Not that she meant to be nice, well, she meant to be nice. Asking for a costumer's name, mostly guys, always pulled in extra tips. As well did being nice.
"Yeah, I'm Sam, that's Brian," The black headed one nudged a single finger toward the one with the glasses. "And this is JD" He was now pointing at the one with the red curly hair, who offered a nod, Faith gave one in return.
"I'm Faith," She shifted her weight to one foot as she slightly leaned, tapping her combat boot against the hard tile floor. "You guys plan on eating or what?"
She took their orders, and why, these guys knew how to eat! You had to really appreciate that in a person.

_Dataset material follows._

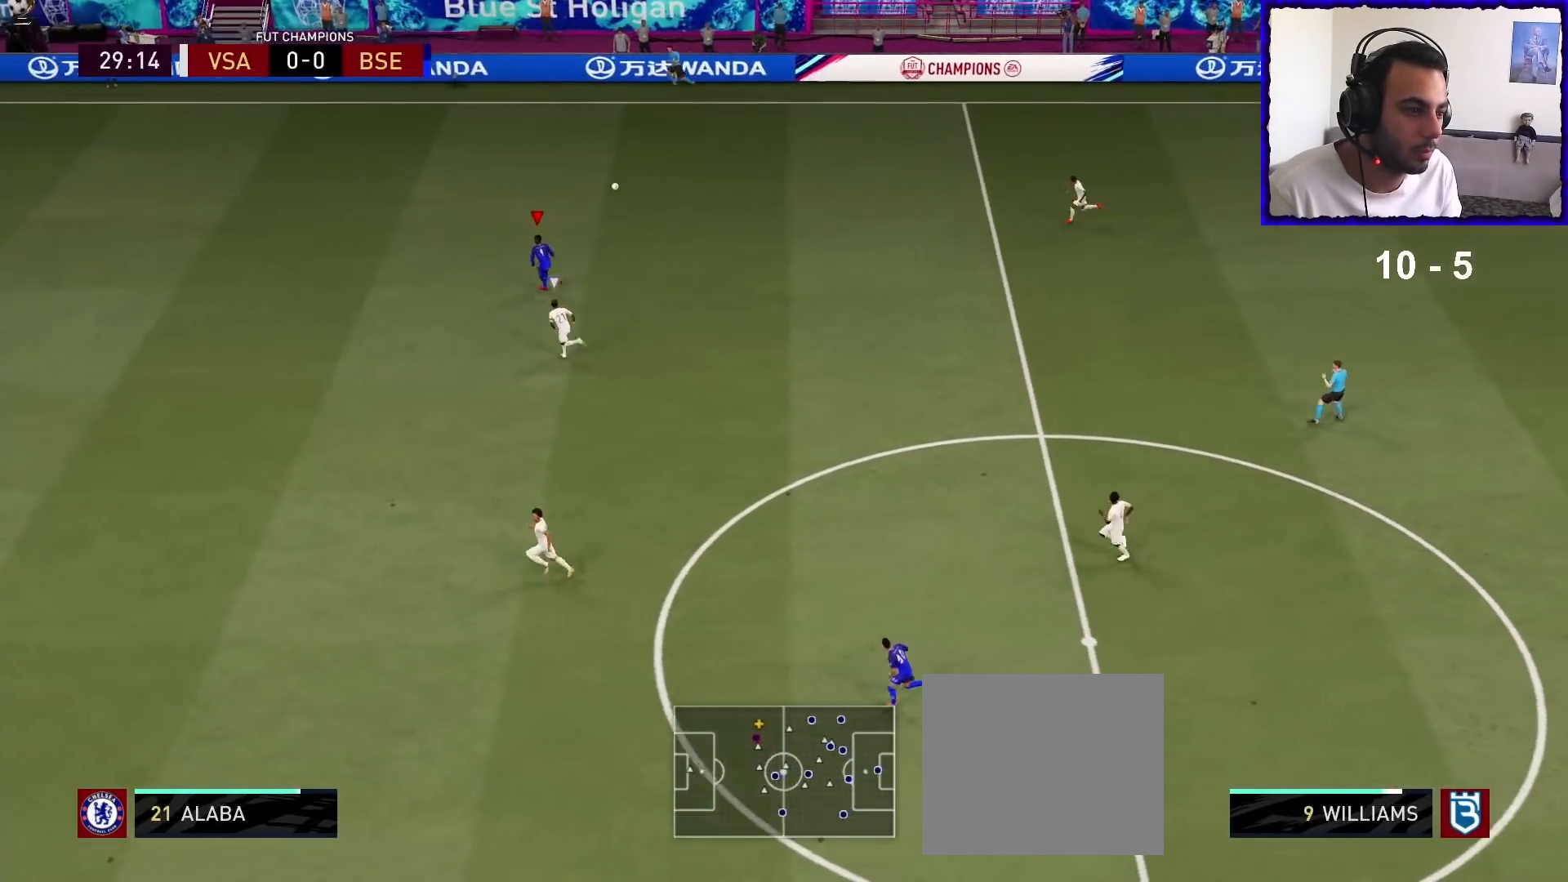
{"buttons": ["R1"], "left_stick": "left", "right_stick": "center", "events": []}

She then left the table, making her way toward the back and snaking her way through the crowd. This job was horrible, but it got you by. The paying wasn't half bad, and the tips were plenty. She knew leaving a few buttons left unbuttoned on her shirt would bring in the cash.
She set the order on the table and removed her apron with both relief of being let out of her confinement, and the ability to actually leave. It was tossed on the counter, where she removed the cash and shoved it in her own pocket.